Exercise details. Retype the data below exactly, skipping pictures.

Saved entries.
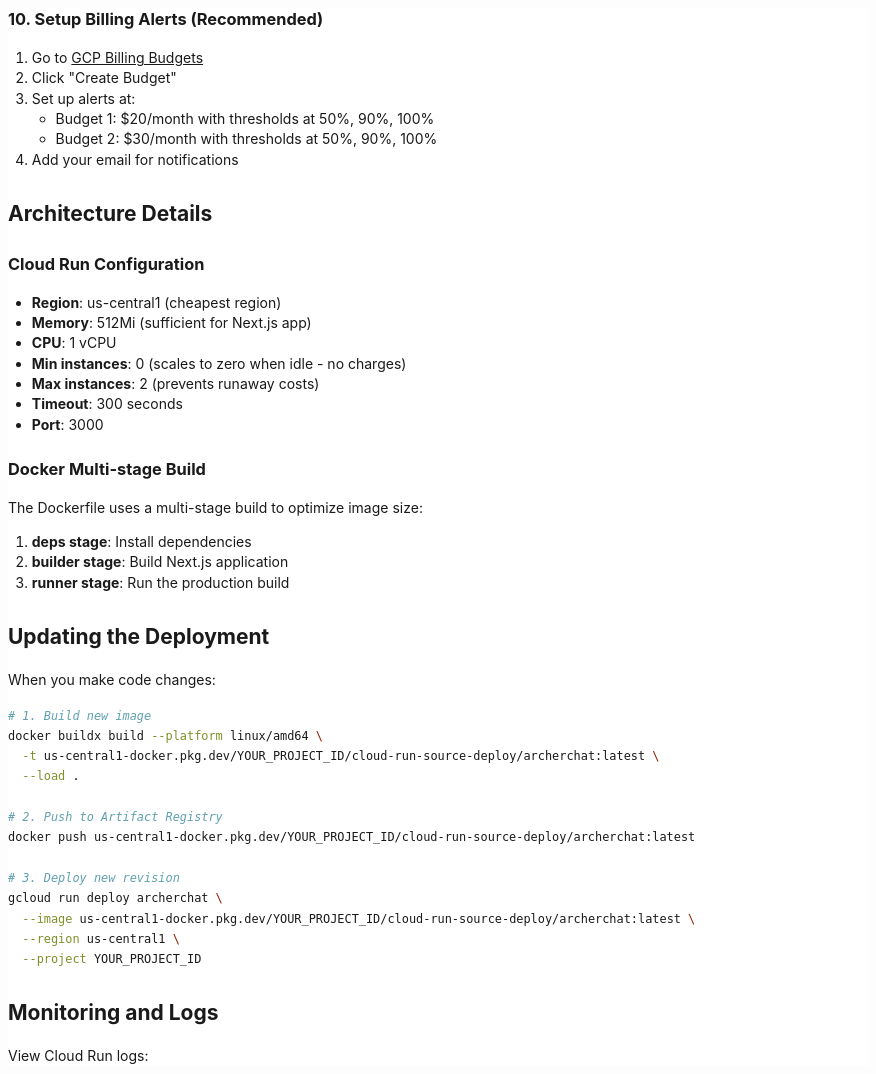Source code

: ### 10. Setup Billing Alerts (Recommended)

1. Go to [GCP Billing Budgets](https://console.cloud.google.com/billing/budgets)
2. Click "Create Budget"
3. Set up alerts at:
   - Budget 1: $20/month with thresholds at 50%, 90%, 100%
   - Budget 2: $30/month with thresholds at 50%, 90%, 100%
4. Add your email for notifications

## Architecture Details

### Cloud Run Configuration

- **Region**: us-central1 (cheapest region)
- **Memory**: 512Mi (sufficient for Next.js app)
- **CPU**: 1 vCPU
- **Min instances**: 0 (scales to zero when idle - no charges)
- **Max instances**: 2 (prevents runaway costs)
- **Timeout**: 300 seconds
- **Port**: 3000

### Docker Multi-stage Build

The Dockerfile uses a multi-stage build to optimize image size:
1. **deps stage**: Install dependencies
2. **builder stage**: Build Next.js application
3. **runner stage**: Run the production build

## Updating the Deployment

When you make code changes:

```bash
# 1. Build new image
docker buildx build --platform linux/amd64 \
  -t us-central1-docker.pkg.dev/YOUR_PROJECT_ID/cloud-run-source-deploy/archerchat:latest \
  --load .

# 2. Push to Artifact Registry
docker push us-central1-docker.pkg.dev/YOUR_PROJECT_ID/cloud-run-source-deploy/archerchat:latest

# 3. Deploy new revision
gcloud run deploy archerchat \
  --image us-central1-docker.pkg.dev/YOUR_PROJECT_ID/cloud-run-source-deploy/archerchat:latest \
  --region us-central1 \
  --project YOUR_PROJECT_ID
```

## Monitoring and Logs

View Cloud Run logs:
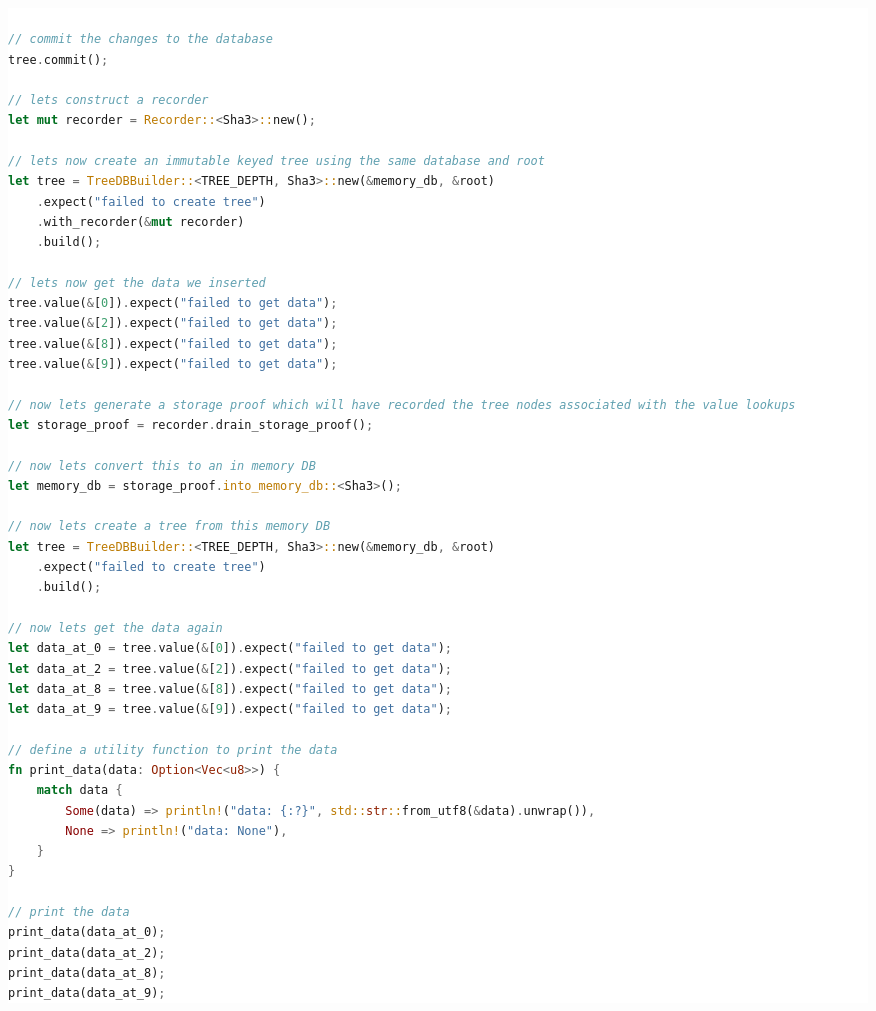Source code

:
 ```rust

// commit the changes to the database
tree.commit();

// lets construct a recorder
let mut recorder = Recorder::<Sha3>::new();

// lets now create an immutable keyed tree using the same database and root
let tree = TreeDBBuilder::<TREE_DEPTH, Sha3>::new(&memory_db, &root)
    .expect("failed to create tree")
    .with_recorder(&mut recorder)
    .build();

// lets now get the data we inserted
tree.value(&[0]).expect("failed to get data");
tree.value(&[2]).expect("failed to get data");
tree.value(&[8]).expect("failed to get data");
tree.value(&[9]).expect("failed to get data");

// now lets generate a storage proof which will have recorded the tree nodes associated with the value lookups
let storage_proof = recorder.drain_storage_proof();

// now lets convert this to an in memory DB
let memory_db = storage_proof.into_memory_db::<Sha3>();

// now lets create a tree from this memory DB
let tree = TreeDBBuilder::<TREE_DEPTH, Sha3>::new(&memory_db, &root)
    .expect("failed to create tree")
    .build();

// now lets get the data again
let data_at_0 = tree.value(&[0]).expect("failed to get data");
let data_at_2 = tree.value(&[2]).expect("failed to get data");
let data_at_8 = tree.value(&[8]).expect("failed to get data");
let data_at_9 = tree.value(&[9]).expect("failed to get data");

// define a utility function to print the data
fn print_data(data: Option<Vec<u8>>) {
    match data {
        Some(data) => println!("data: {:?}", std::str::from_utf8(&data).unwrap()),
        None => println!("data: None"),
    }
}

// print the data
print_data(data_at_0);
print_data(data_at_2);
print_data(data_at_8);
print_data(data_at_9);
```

Answer.
Source code

: ### 10. Setup Billing Alerts (Recommended)

1. Go to [GCP Billing Budgets](https://console.cloud.google.com/billing/budgets)
2. Click "Create Budget"
3. Set up alerts at:
   - Budget 1: $20/month with thresholds at 50%, 90%, 100%
   - Budget 2: $30/month with thresholds at 50%, 90%, 100%
4. Add your email for notifications

## Architecture Details

### Cloud Run Configuration

- **Region**: us-central1 (cheapest region)
- **Memory**: 512Mi (sufficient for Next.js app)
- **CPU**: 1 vCPU
- **Min instances**: 0 (scales to zero when idle - no charges)
- **Max instances**: 2 (prevents runaway costs)
- **Timeout**: 300 seconds
- **Port**: 3000

### Docker Multi-stage Build

The Dockerfile uses a multi-stage build to optimize image size:
1. **deps stage**: Install dependencies
2. **builder stage**: Build Next.js application
3. **runner stage**: Run the production build

## Updating the Deployment

When you make code changes:

```bash
# 1. Build new image
docker buildx build --platform linux/amd64 \
  -t us-central1-docker.pkg.dev/YOUR_PROJECT_ID/cloud-run-source-deploy/archerchat:latest \
  --load .

# 2. Push to Artifact Registry
docker push us-central1-docker.pkg.dev/YOUR_PROJECT_ID/cloud-run-source-deploy/archerchat:latest

# 3. Deploy new revision
gcloud run deploy archerchat \
  --image us-central1-docker.pkg.dev/YOUR_PROJECT_ID/cloud-run-source-deploy/archerchat:latest \
  --region us-central1 \
  --project YOUR_PROJECT_ID
```

## Monitoring and Logs

View Cloud Run logs:
Source code

:
 ```rust

// commit the changes to the database
tree.commit();

// lets construct a recorder
let mut recorder = Recorder::<Sha3>::new();

// lets now create an immutable keyed tree using the same database and root
let tree = TreeDBBuilder::<TREE_DEPTH, Sha3>::new(&memory_db, &root)
    .expect("failed to create tree")
    .with_recorder(&mut recorder)
    .build();

// lets now get the data we inserted
tree.value(&[0]).expect("failed to get data");
tree.value(&[2]).expect("failed to get data");
tree.value(&[8]).expect("failed to get data");
tree.value(&[9]).expect("failed to get data");

// now lets generate a storage proof which will have recorded the tree nodes associated with the value lookups
let storage_proof = recorder.drain_storage_proof();

// now lets convert this to an in memory DB
let memory_db = storage_proof.into_memory_db::<Sha3>();

// now lets create a tree from this memory DB
let tree = TreeDBBuilder::<TREE_DEPTH, Sha3>::new(&memory_db, &root)
    .expect("failed to create tree")
    .build();

// now lets get the data again
let data_at_0 = tree.value(&[0]).expect("failed to get data");
let data_at_2 = tree.value(&[2]).expect("failed to get data");
let data_at_8 = tree.value(&[8]).expect("failed to get data");
let data_at_9 = tree.value(&[9]).expect("failed to get data");

// define a utility function to print the data
fn print_data(data: Option<Vec<u8>>) {
    match data {
        Some(data) => println!("data: {:?}", std::str::from_utf8(&data).unwrap()),
        None => println!("data: None"),
    }
}

// print the data
print_data(data_at_0);
print_data(data_at_2);
print_data(data_at_8);
print_data(data_at_9);
```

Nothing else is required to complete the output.